Right now, we are telling Airflow to only consume partitions under datacenter=eqiad:

hive_event_mediawiki_revision_visiblity_change:
  datastore: hive
  table_name: event.mediawiki_revision_visibility_change
  partitioning: "@hourly" 
  pre_partitions: ["datacenter=eqiad"]

We recently switched datacenters, and, because of current configuration, we now have to manually tell Airflow to start consuming datacenter=codfw instead.

But, for the hour when the switchover happened, we have data in both datacenters. This means both datacenters have some data to be consumed for that hour. Thus, for correctness, we should ingest both all the time like so:

hive_event_mediawiki_revision_visiblity_change:
  datastore: hive
  table_name: event.mediawiki_revision_visibility_change
  partitioning: "@hourly" 
  pre_partitions: [["datacenter=eqiad", "datacenter=codfw"]]

But we cannot achieve because we do not have canary events, and thus we would wait forever for the currently inactive datacenter. On event.mediawiki_page_content_change_v1 this is not an issue because that one does indeed have canary events enabled.

Discussed this with @Milimetric briefly, and we speculate that the changes on https://gerrit.wikimedia.org/r/c/mediawiki/extensions/EventStreamConfig/+/957949 will make canary events more reliable, which can help the use case exposed in this ticket.

Also, while we're talking canaries, if it's just as easy, enabling them for all EventBus - sourced streams is a good idea. Otherwise we have the problem Xabriel explains above. Here's an example job using the page move events.

Also, while we're talking canaries, if it's just as easy, enabling them for all EventBus - sourced streams is a good idea. Otherwise we have the problem Xabriel explains above. Here's an example job using the page move events.

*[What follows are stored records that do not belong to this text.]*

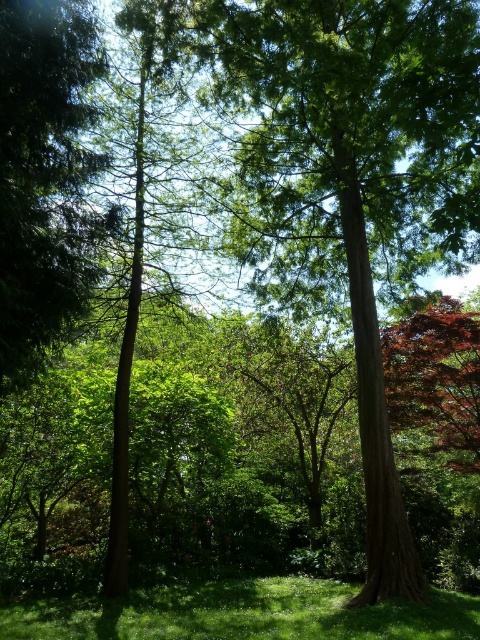
Who is more distant from viewer, (20, 52) or (315, 612)?

The point (315, 612) is behind.

In the scene shown: Between green leafy tree at left and green grassy at lower center, which one appears on the left side from the viewer's perspective?

green leafy tree at left is more to the left.

Is point (0, 124) closer to camera compared to point (216, 595)?

Yes, point (0, 124) is closer to viewer.

The image size is (480, 640). Find the location of `green leafy tree at left`. green leafy tree at left is located at coordinates (43, 172).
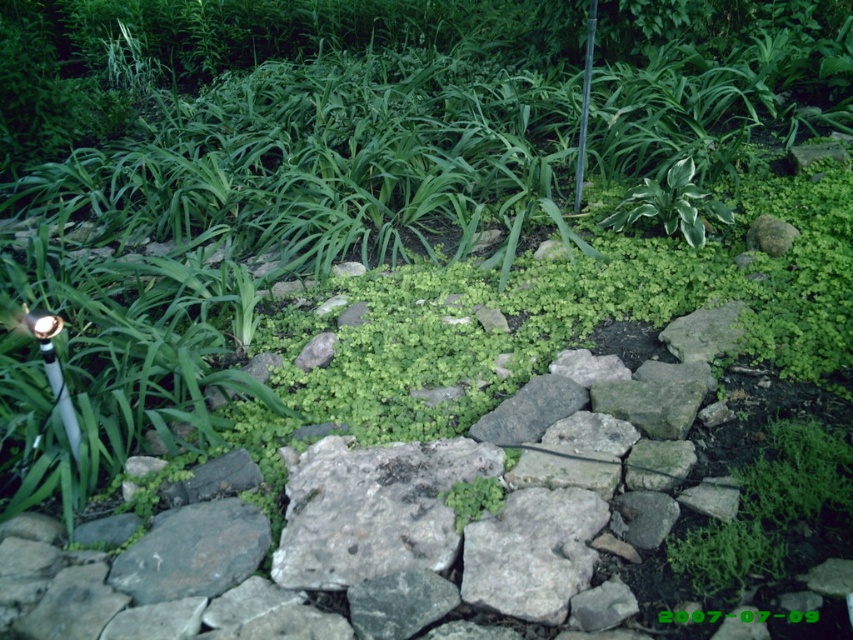
Question: Is gray rough rock at center positioned behind white-green leafy plant at upper right?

I think that was @Ottomata's intention with the parent ticket T266798.

@xcollazo, @Ottomata - is a wikitech-l announcement sufficient (like we did for page_change)? We could work on drafting something like that.

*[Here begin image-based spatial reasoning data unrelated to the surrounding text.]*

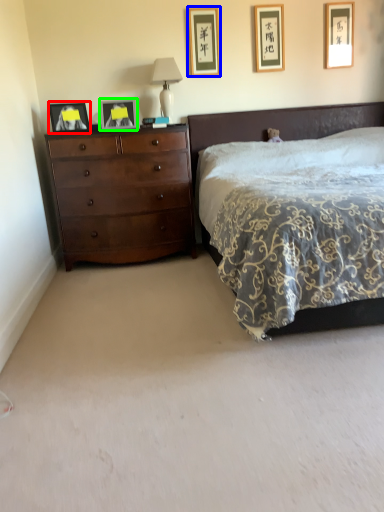
Question: Based on their relative distances, which object is farther from picture frame (highlighted by a red box)? Choose from picture frame (highlighted by a blue box) and picture frame (highlighted by a green box).

Choices:
 (A) picture frame
 (B) picture frame

Answer: (A)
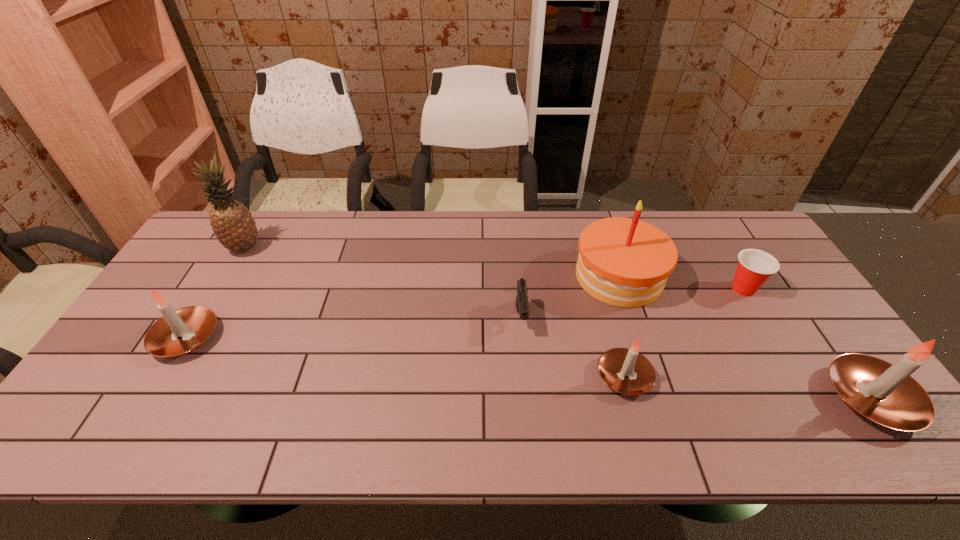
Where is `candle that is the closest to the fourth shortest object`? This screenshot has width=960, height=540. candle that is the closest to the fourth shortest object is located at coordinates (626, 371).

This screenshot has width=960, height=540. In order to click on the second closest candle to the sixth shortest object in this screenshot , I will do `click(884, 393)`.

Find the location of `vacant space that satisfies the following two spatial constraints: 1. on the front side of the fifth tallest object; 2. on the left side of the fourth tallest object`. vacant space that satisfies the following two spatial constraints: 1. on the front side of the fifth tallest object; 2. on the left side of the fourth tallest object is located at coordinates (163, 376).

The image size is (960, 540). I want to click on free location that satisfies the following two spatial constraints: 1. at the barrel of the third object from left to right; 2. on the left side of the tallest candle, so click(529, 399).

Locate an element on the screen. vacant space that satisfies the following two spatial constraints: 1. on the front side of the third tallest object; 2. on the right side of the cup is located at coordinates (809, 399).

Find the location of `vacant space that satisfies the following two spatial constraints: 1. on the front side of the birthday cake; 2. on the right side of the pineapple`. vacant space that satisfies the following two spatial constraints: 1. on the front side of the birthday cake; 2. on the right side of the pineapple is located at coordinates (228, 276).

Where is `vacant space that satisfies the following two spatial constraints: 1. on the front side of the shortest candle; 2. on the left side of the pineapple`? vacant space that satisfies the following two spatial constraints: 1. on the front side of the shortest candle; 2. on the left side of the pineapple is located at coordinates (168, 376).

Yes, I think that would be fine. If we are going to announce this, we should probably plan to do T266798: [Event Platform] Enable canary events for all MediaWiki streams as well. We don't have to do them right now, but we should indicate that we are going to enable canaries for all streams by some date.

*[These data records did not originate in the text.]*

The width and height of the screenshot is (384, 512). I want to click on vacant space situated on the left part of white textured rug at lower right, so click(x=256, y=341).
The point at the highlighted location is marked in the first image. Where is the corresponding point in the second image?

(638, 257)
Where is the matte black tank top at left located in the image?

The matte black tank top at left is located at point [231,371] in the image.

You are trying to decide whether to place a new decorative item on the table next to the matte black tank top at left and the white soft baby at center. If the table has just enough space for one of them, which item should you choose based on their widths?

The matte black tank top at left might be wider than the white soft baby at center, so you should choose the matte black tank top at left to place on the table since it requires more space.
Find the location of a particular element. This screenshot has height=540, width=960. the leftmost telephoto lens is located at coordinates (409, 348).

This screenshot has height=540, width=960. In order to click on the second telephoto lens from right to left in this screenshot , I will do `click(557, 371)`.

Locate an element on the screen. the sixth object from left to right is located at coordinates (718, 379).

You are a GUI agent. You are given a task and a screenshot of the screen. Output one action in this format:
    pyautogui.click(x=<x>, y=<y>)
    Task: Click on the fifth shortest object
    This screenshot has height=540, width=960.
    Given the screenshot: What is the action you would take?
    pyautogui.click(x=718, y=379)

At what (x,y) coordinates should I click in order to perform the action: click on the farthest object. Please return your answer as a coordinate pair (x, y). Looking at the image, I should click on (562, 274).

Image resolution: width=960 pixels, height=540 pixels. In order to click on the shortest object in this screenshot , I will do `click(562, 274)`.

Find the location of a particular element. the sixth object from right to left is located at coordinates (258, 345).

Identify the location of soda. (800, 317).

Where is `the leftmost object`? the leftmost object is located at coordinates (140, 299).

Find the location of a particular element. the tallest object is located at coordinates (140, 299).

cc @dcausse (does search use revision-visibility-change?)

Noting that this has now happened multiple times now:

2023-09-17, 04:00:00
2023-09-18, 04:00:00
2023-09-23, 02:00:00
2023-09-27, 05:00:00

An up to date list of occurrences can be seen by SSHing to the analytics Airflow instance and navigating to http://localhost:8600/taskinstance/list/?_flt_0_task_id=wait_for_event_mediawiki_revision_visibility_change_partitions&_flt_0_state=failed

Ahoelzl renamed this task from Enable canary events for mediawiki.revision-visibility-change to [Event Platform] Enable canary events for mediawiki.revision-visibility-change.Oct 23 2023, 8:21 PM

We're going to all the streams once, so I'll merge this into the parent.